The Medical Device Coordination Group is a committee of experts required according to the MDR and IVDR.
We are looking at two documents in detail:
Die Infografik “Is your Software a Medical Device” zeigt sehr anschaulich mit einfachen Worten und unterstützt durch Piktogramme, wie ich ermitteln kann ob meine Software in den Geltungsbereich der MDR (Medical Device Regulation) oder IVDR (In Vitro Diagnostics Medical Devices) fällt.
The MDCG 2021-3 document “Questions and Answers on Custom-Made Devices” answers questions about custom-made devices and contains considerations on adaptable and patient-adapted medical devices according to the MDR.
Right at the beginning, the document gives a basic definition of a custom-made product. Mass produces products that are customised at a later stage are often mistakenly regarded as custom-made products. To make this separation clearer, helpful examples are given.

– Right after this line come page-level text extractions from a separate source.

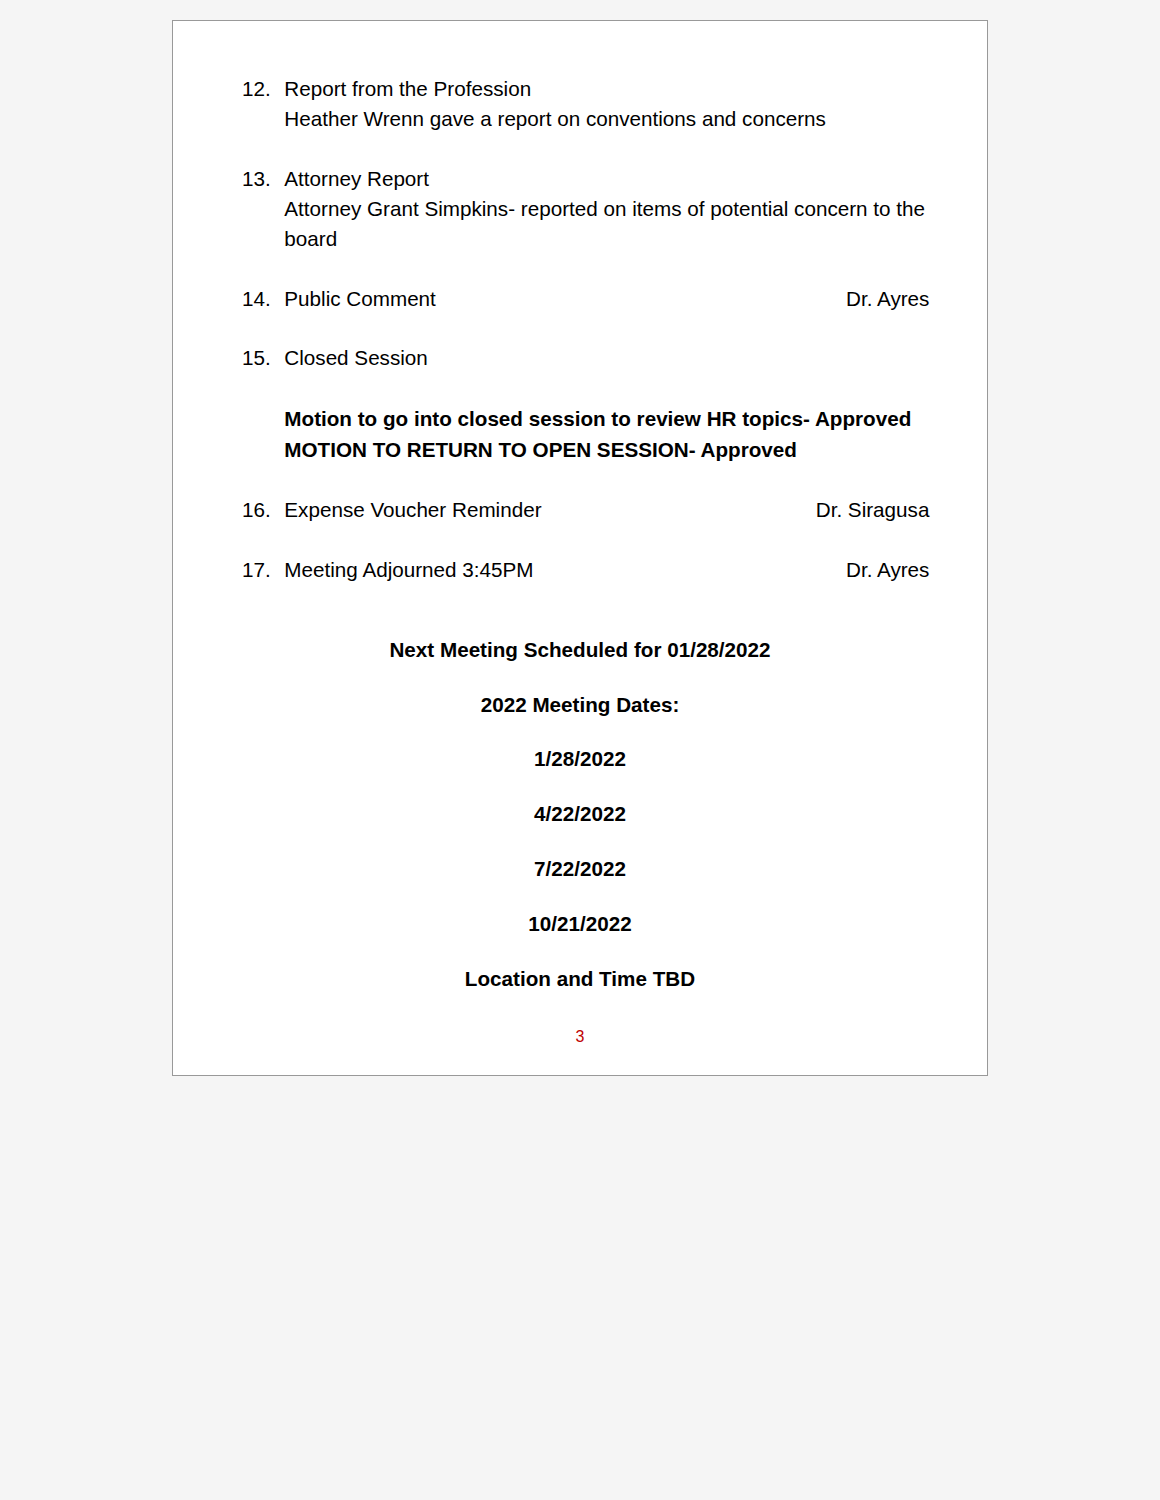Report from the Profession Heather Wrenn gave a report on conventions and concerns
Attorney Report Attorney Grant Simpkins- reported on items of potential concern to the board
Public Comment Dr. Ayres
Closed Session
Motion to go into closed session to review HR topics- Approved MOTION TO RETURN TO OPEN SESSION- Approved
Expense Voucher Reminder Dr. Siragusa
Meeting Adjourned 3:45PM Dr. Ayres
Next Meeting Scheduled for 01/28/2022
2022 Meeting Dates:
1/28/2022
4/22/2022
7/22/2022
10/21/2022
Location and Time TBD
3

The frequently asked question of whether components or materials from custom-made products can be placed on the market as MDR-compliant medical devices separately from the actual medical device is pursued, as is dealing with the increasingly established branch of 3D printed products. Finally, it is summary is provided as to which obligations manufacturers of custom-made products have to consider according to the MDR. Take a look at this very helpful guideline, find further answers to your questions and feel free to contact us to define which tasks need to be done.
A general overview of the publications is available on the MDCG website.